I always wonder how they conduct studies such as these, because Lord knows 5.6 isn’t the average size of a flaccid penis. (I’m sure most women can relate when I say the most confused I’ve ever been in my life was the first time I saw a flaccid penis. I just could not understand how that big, scary, angry-looking thing I had just been playing with shrunk down to something so tiny and not-at-all frightening — cute even, like a puppy or a baby seal. I digress.) I imagine it’s hard to get…well, hard, when some nerd in a lab coat holds a ruler to your dick, so I was never sure how these national measurements were acquired.
Researcher at Indiana University Debby Herbenick conducted her study by relying on self measurements. 1,661 men got together with a “friend,” and/or a vibrant imagination, and measured the size of their own erections, and submitted the numbers to Herbenick online. I happen to think this is incredibly stupid, and might even mean that the average penis is smaller than we think. Much like I feel the need to lie about my weight, even though it has absolutely no bearing on how I look, I’m sure many guys tend to give themselves an extra half inch here and there as they see fit.
Nevertheless, the reports indicated that the average length was 5.6 inches, compared with an average girth of 4.8 inches. Thank heavens we’re measuring girth now, because that’s the only part that matters. Just kidding, boys. It all matters. If you have a small dick in any dimension, you’re going to die alone.

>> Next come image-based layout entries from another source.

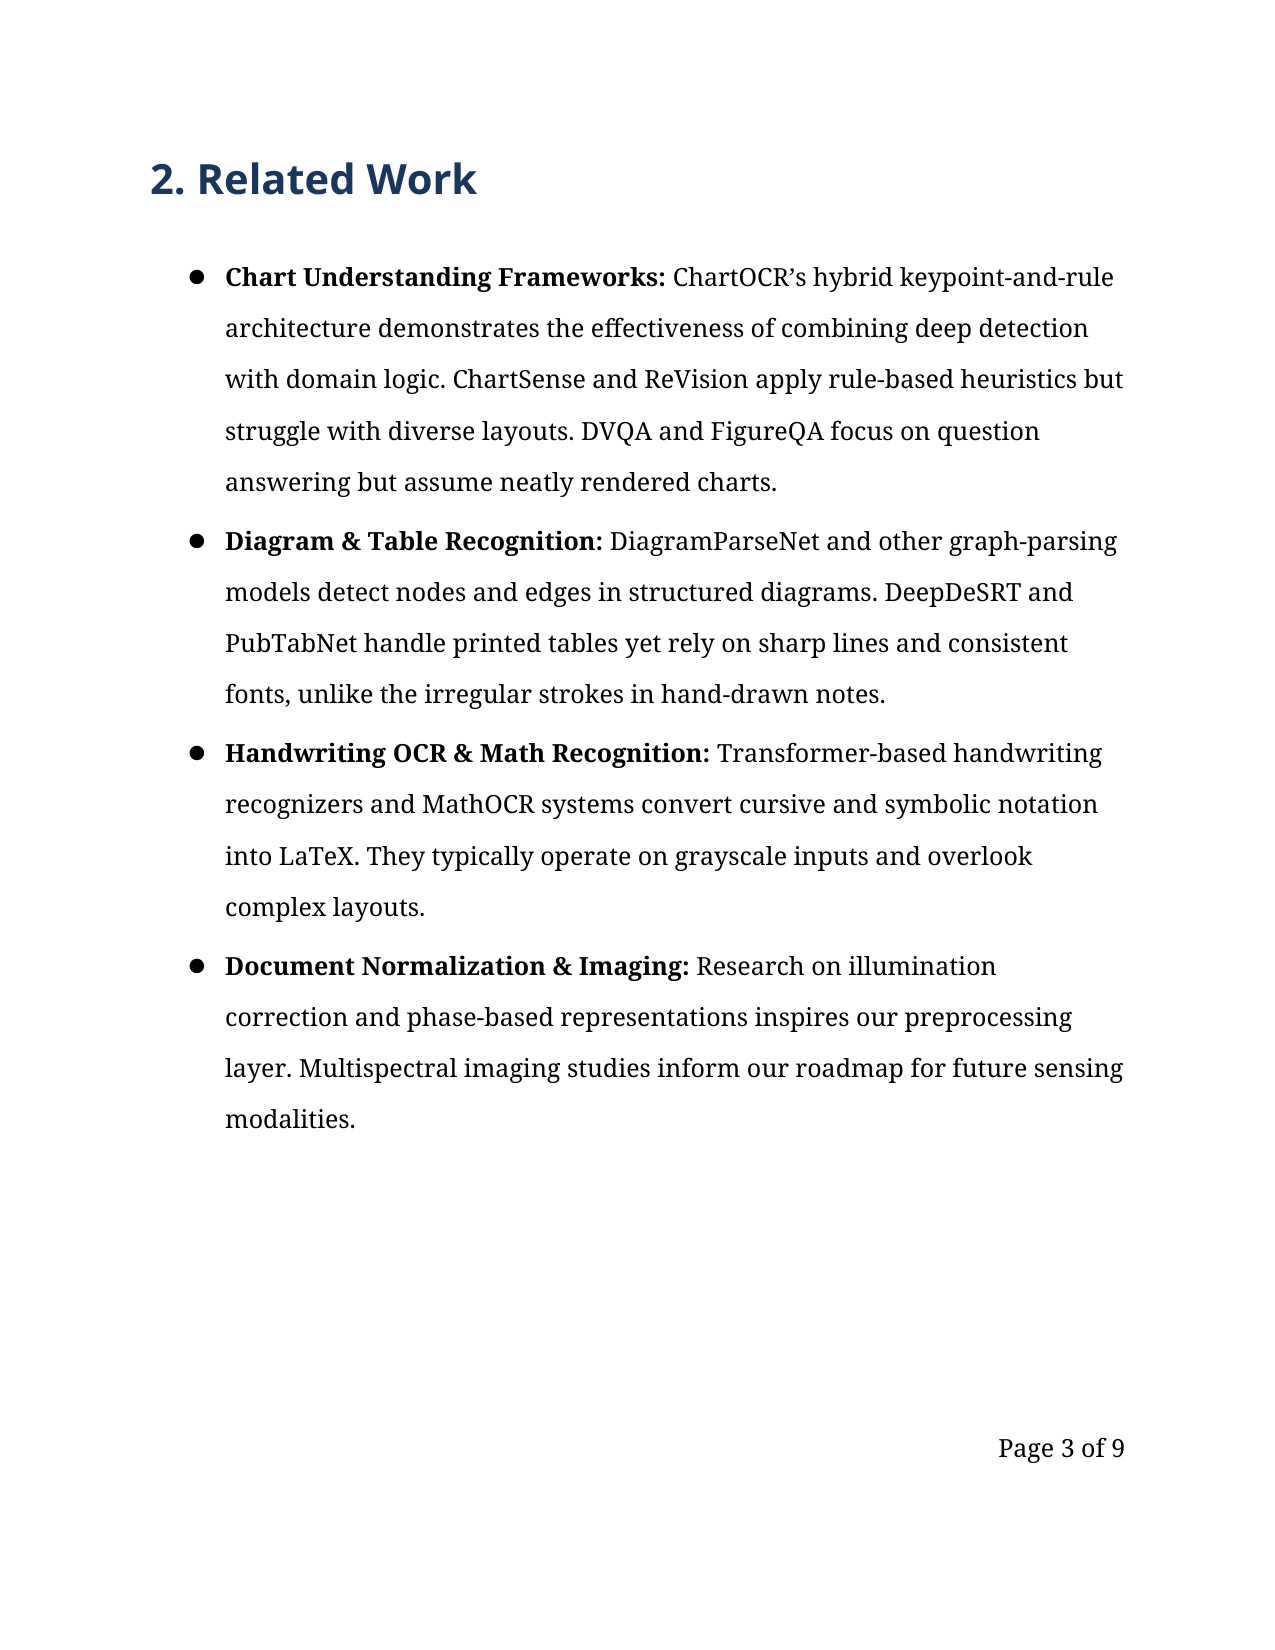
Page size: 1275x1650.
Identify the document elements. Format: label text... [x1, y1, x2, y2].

list Handwriting OCR & Math Recognition: Transformer-based handwriting recognizers and MathOCR systems convert cursive and symbolic notation into LaTeX. They typically operate on grayscale inputs and overlook complex layouts. [187, 736, 1125, 923]
list Diagram & Table Recognition: DiagramParseNet and other graph-parsing models detect nodes and edges in structured diagrams. DeepDeSRT and PubTabNet handle printed tables yet rely on sharp lines and consistent fonts, unlike the irregular strokes in hand-drawn notes. [187, 524, 1125, 711]
list Chart Understanding Frameworks: ChartOCR’s hybrid keypoint-and-rule architecture demonstrates the effectiveness of combining deep detection with domain logic. ChartSense and ReVision apply rule-based heuristics but struggle with diverse layouts. DVQA and FigureQA focus on question answering but assume neatly rendered charts. [187, 260, 1125, 498]
subtitle 2. Related Work [150, 150, 1125, 207]
list Document Normalization & Imaging: Research on illumination correction and phase-based representations inspires our preprocessing layer. Multispectral imaging studies inform our roadmap for future sensing modalities. [187, 949, 1125, 1136]
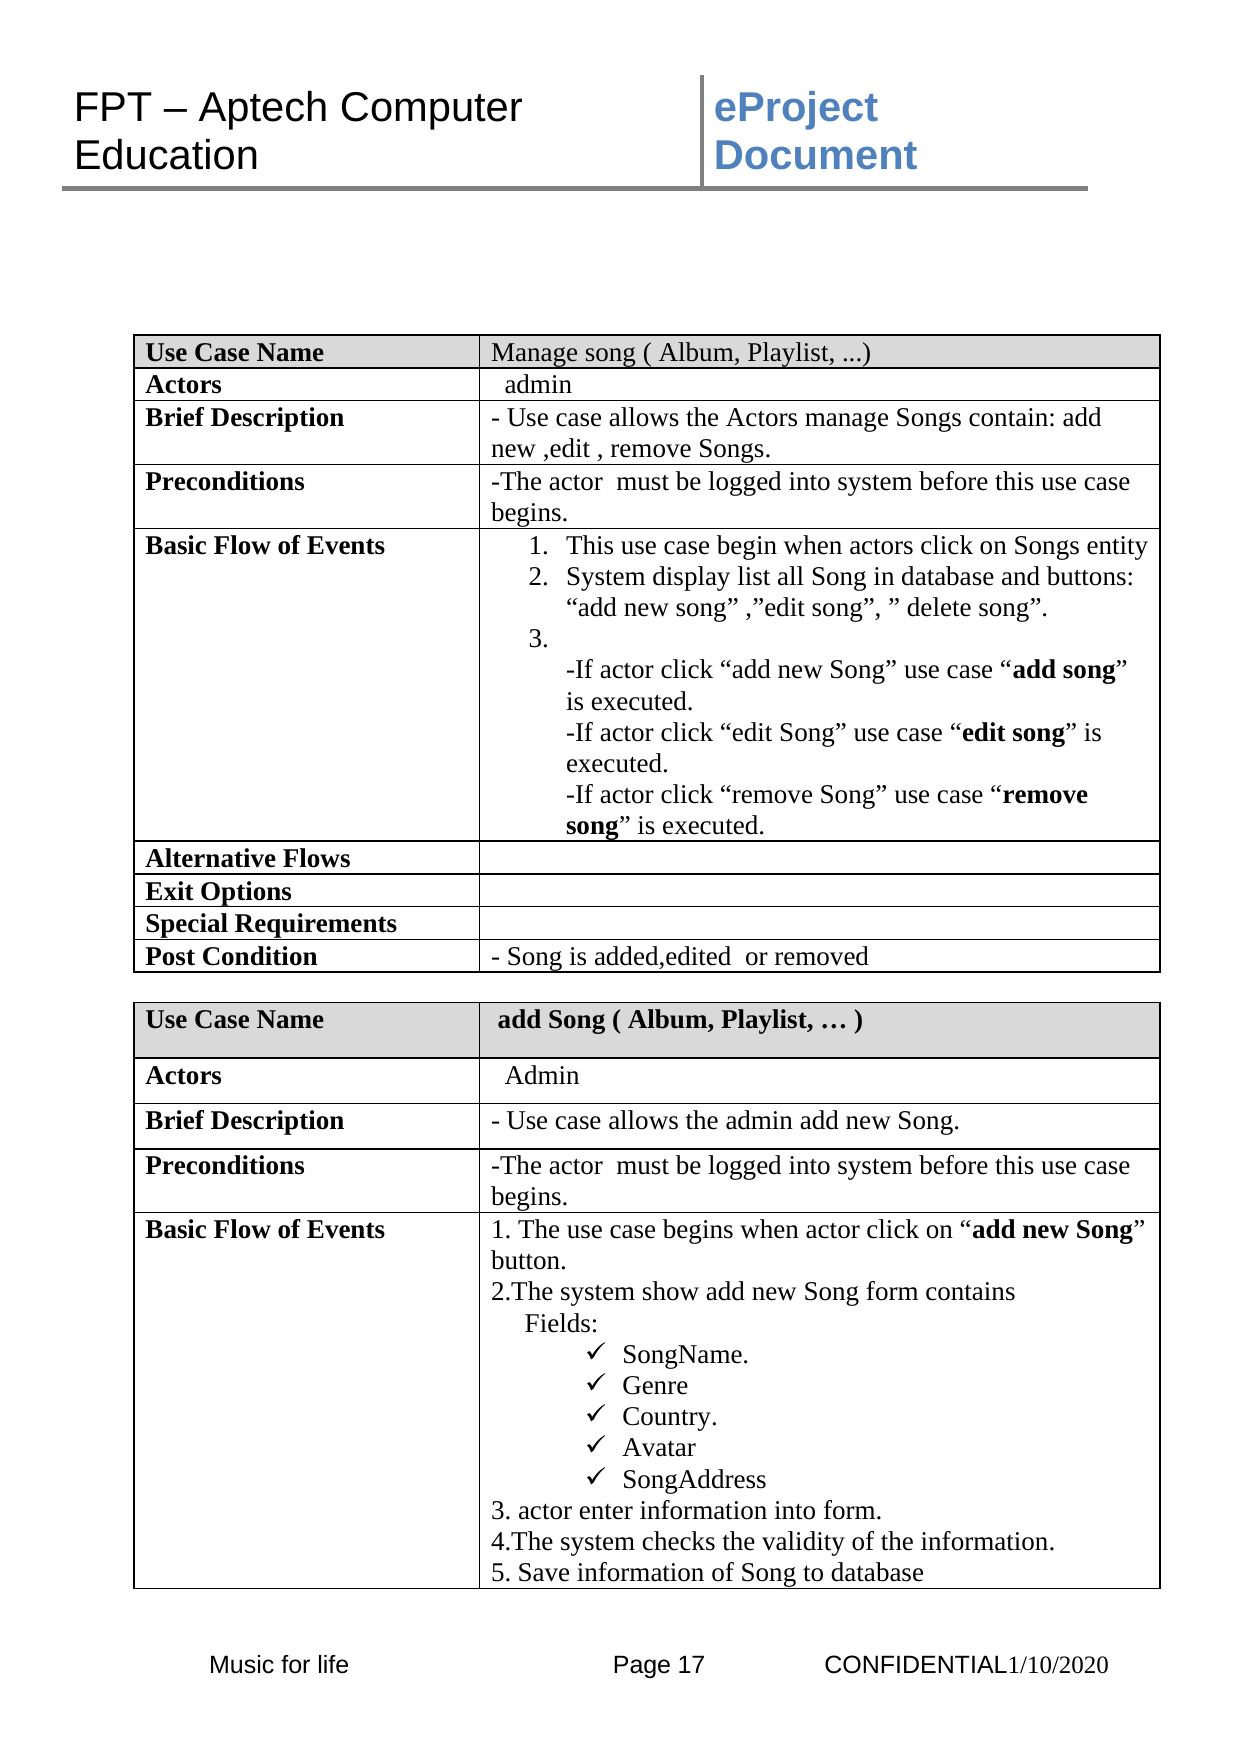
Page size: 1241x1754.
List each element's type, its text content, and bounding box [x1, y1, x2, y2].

table_cell Brief Description [135, 1104, 479, 1148]
table_cell -The actor must be logged into system before this use case begins. [480, 1150, 1159, 1212]
table_cell Basic Flow of Events [135, 529, 479, 840]
table_cell Preconditions [135, 465, 479, 527]
table_cell Admin [480, 1059, 1159, 1102]
table_cell Actors [135, 1059, 479, 1102]
table_cell - Use case allows the admin add new Song. [480, 1104, 1159, 1148]
table_cell [480, 842, 1159, 873]
table_header Manage song ( Album, Playlist, ...) [480, 336, 1159, 367]
table_cell Exit Options [135, 875, 479, 906]
table_cell Special Requirements [135, 907, 479, 938]
table_cell [480, 875, 1159, 906]
table_header Use Case Name [135, 336, 479, 367]
table_cell Alternative Flows [135, 842, 479, 873]
table_cell Preconditions [135, 1150, 479, 1212]
table_cell Actors [135, 369, 479, 400]
table_cell 1. The use case begins when actor click on “add new Song” button. 2.The system show add new Song form contains Fields: SongName. Genre Country. Avatar SongAddress 3. actor enter information into form. 4.The system checks the validity of the information. 5. Save information of Song to database [480, 1213, 1159, 1587]
table_cell admin [480, 369, 1159, 400]
table_header Use Case Name [135, 1003, 479, 1057]
table_cell Post Condition [135, 940, 479, 971]
table_cell Brief Description [135, 401, 479, 463]
table_cell - Song is added,edited or removed [480, 940, 1159, 971]
table_cell This use case begin when actors click on Songs entity System display list all Song in database and buttons: “add new song” ,”edit song”, ” delete song”. -If actor click “add new Song” use case “add song” is executed. -If actor click “edit Song” use case “edit song” is executed. -If actor click “remove Song” use case “remove song” is executed. [480, 529, 1159, 840]
table_cell - Use case allows the Actors manage Songs contain: add new ,edit , remove Songs. [480, 401, 1159, 463]
table_cell [480, 907, 1159, 938]
table_cell -The actor must be logged into system before this use case begins. [480, 465, 1159, 527]
table_header add Song ( Album, Playlist, … ) [480, 1003, 1159, 1057]
table_cell Basic Flow of Events [135, 1213, 479, 1587]
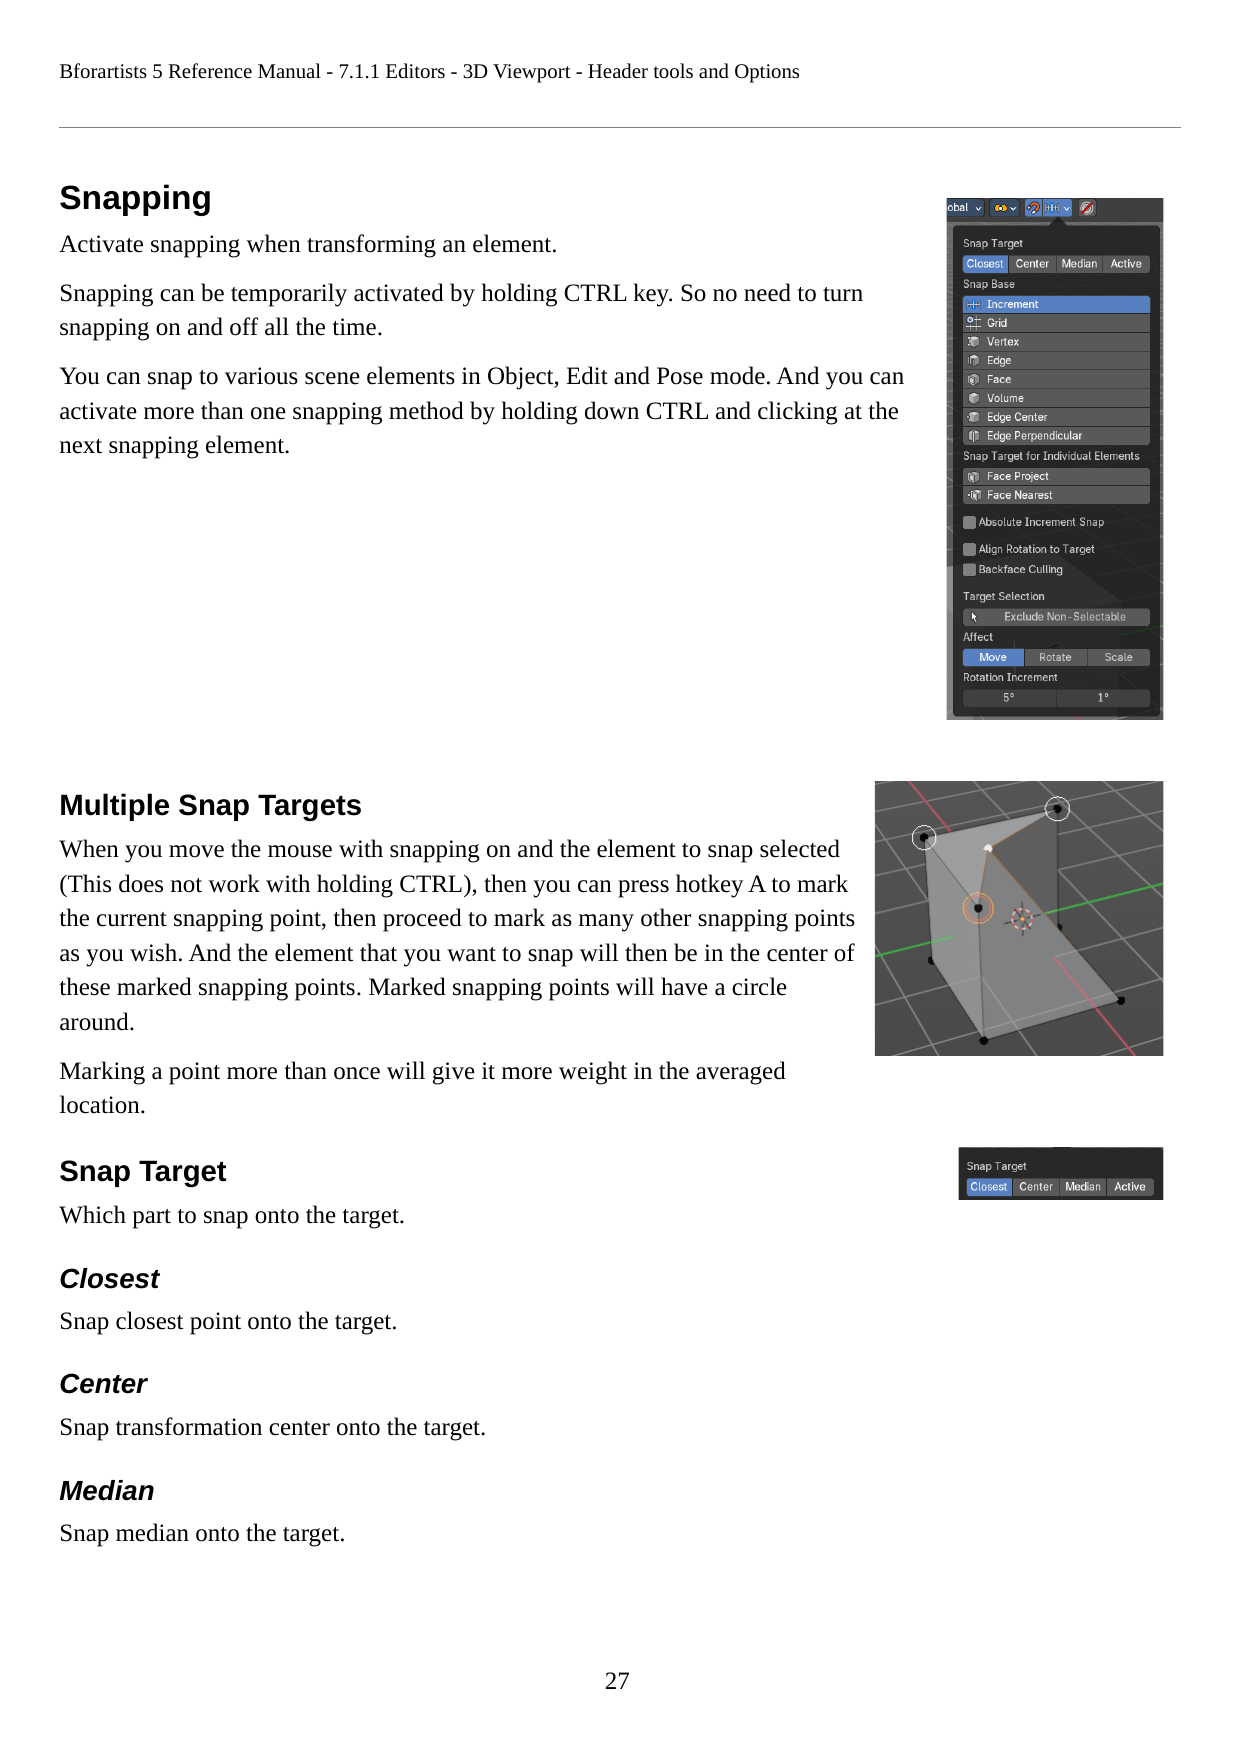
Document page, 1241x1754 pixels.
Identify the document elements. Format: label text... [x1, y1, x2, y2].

text Marking a point more than once will give it more weight in the averaged location. [59, 1056, 1181, 1119]
subtitle Median [59, 1474, 1181, 1506]
picture [874, 781, 1164, 1056]
text Snap median onto the target. [59, 1518, 1181, 1547]
text Snapping can be temporarily activated by holding CTRL key. So no need to turn snapping on and off all the time. [59, 278, 946, 341]
subtitle Closest [59, 1262, 1181, 1294]
text Snap closest point onto the target. [59, 1306, 1181, 1335]
text When you move the mouse with snapping on and the element to snap selected (This does not work with holding CTRL), then you can press hotkey A to mark the current snapping point, then proceed to mark as many other snapping points as you wish. And the element that you want to snap will then be in the center of these marked snapping points. Marked snapping points will have a circle around. [59, 834, 874, 1036]
text Snap transformation center onto the target. [59, 1412, 1181, 1441]
picture [958, 1147, 1164, 1200]
subtitle Multiple Snap Targets [59, 788, 874, 822]
text You can snap to various scene elements in Object, Edit and Pose mode. And you can activate more than one snapping method by holding down CTRL and clicking at the next snapping element. [59, 361, 946, 459]
subtitle Snap Target [59, 1154, 958, 1188]
picture [946, 198, 1164, 720]
text Activate snapping when transforming an element. [59, 229, 946, 257]
text Which part to snap onto the target. [59, 1200, 1181, 1229]
subtitle Center [59, 1368, 1181, 1400]
subtitle [1164, 788, 1181, 822]
subtitle Snapping [59, 178, 1181, 216]
subtitle [1164, 1154, 1181, 1188]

Some more interesting facts about penises:
- “The smallest erect penis in the study was about 1.6 inches (4 cm) long, and the largest was 10.2 inches (26 cm) long.” 1.6 inches, OMFG.
- “The study found that other characteristics of a man, such as his race or orientation, weren’t good predictors of his member’s size.” Not even height? I’ve always assumed people were generally just proportional.
- “Different methods of obtaining an erection may lead to different size measurements — men in the study who became aroused through oral sex reported larger penis size on average than those who attained erections through fantasizing.” But is it because BJs are more arousing, or because a bigger penis leads to more BJs?
- “Don’t ignore the balls” This one’s just a quote from my ex-boyfriend, not the study. Valid, nonetheless.
Hebernick is interested in conducting similar research for women, because hey, we need another reason to feel that we pale in comparison to all other women. I literally don’t know if this means the length, width, elasticity, tightness, all of the above, or something else that I don’t even know is a potential issue (*Goes home. Attempts to measure vagina. Gets confused. Eats ice cream and cries.*), and I have NO idea how one would measure those things, but I have a lot to start irrationally hating about myself before Hebernick’s next study is released. This Debby character seems like a real bitch.